EFFICIENT NEURAL REPRESENTATION IN THE COGNI-TIVE NEUROSCIENCE DOMAIN: MANIFOLD CAPACITY IN ONE-VS-REST RECOGNITION LIMIT

Abstract

The structure in neural representations as manifolds has become a popular approach to study information encoding in neural populations. One particular interest is the connection between object recognition capability and the separability of neural representations for different objects, often called "object manifolds." In learning theory, separability has been studied under the notion of storage capacity, which refers to the number of patterns encoded in a feature dimension. Chung et al. (2018) extended the notion of capacity from discrete points to manifolds, where manifold capacity refers to the maximum number of object manifolds that can be linearly separated with high probability given random assignment of labels. Despite the use of manifold capacity in analyzing artificial neural networks (ANNs), its application to neuroscience has been limited. Due to the limited number of "features", such as neurons, available in neural experiments, manifold capacity cannot be verified empirically, unlike in ANNs. Additionally, the usage of random label assignment, while common in learning theory, is of limited relevance to the definition of object recognition tasks in cognitive science. To overcome these limits, we present the Sparse Replica Manifold analysis to study object recognition. Sparse manifold capacity measures how many object manifolds can be separated under one versus the rest classification, a form of task widely used in both in cognitive neuroscience experiments and machine learning applications.

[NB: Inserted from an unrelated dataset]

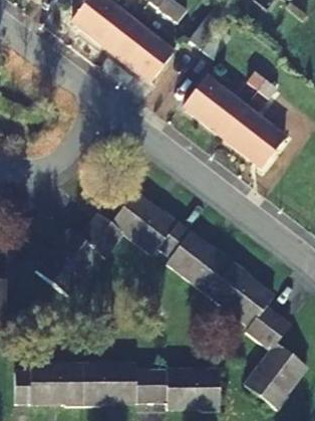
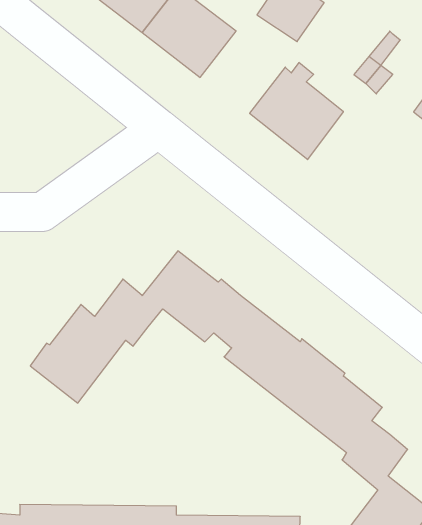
building: [222,102,286,166] -> none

We demonstrate the application of sparse manifold capacity allows analysis of a wider class of neural data -in particular, neural data that has a limited number of neurons with empirical measurements. Furthermore, sparse manifold capacity requires less computations to evaluate underlying geometries and enables a connection to a measure of dimension, the participation ratio. We analyze the relationship between capacity and dimension, and demonstrate that both manifold intrinsic dimension and the ambient space dimension play a role in capacity.

1. INTRODUCTION

The approach to study neural populations as manifolds and their geometry has become a popular method to uncover important structural properties in neural encoding and understand the mechanisms behind the ventral stream, the motor cortex, and cognition (Kriegeskorte & Kievit, 2013) (Sengupta et al., 2018 ) (Gallego et al., 2017 ) (Sohn et al., 2019)  (Ebitz & Hayden, 2021)(Kriegeskorte & Wei, 2021) (Chung & Abbott, 2021 ). In the ventral stream, the invariant ability for humans and animals to recognize an object despite changes in pose, position, and orientation has motivated a definition of object manifold as the underlying representation of neural responses to a distinct object class. A long-standing hypothesis in visual neuroscience posits that the visual cortex untangles these object manifolds for invariant object recognition (Dicarlo & Cox, 2007) , relating object recognition to the separation of manifolds by some linear hyperplane. There is a well developed theory of linear separability given by Gardner (1988) that studies the separation of points by a perceptron. The theory quantifies a capacity load that describes the maximum number of points that can be linearly separated given a random dichotomy (a random assignment of binary labels to the manifolds). The capacity load also encodes the number of points stored per feature dimension required to have linear separability. This theory of separation, however, does not connect to the geometries of the underlying representations.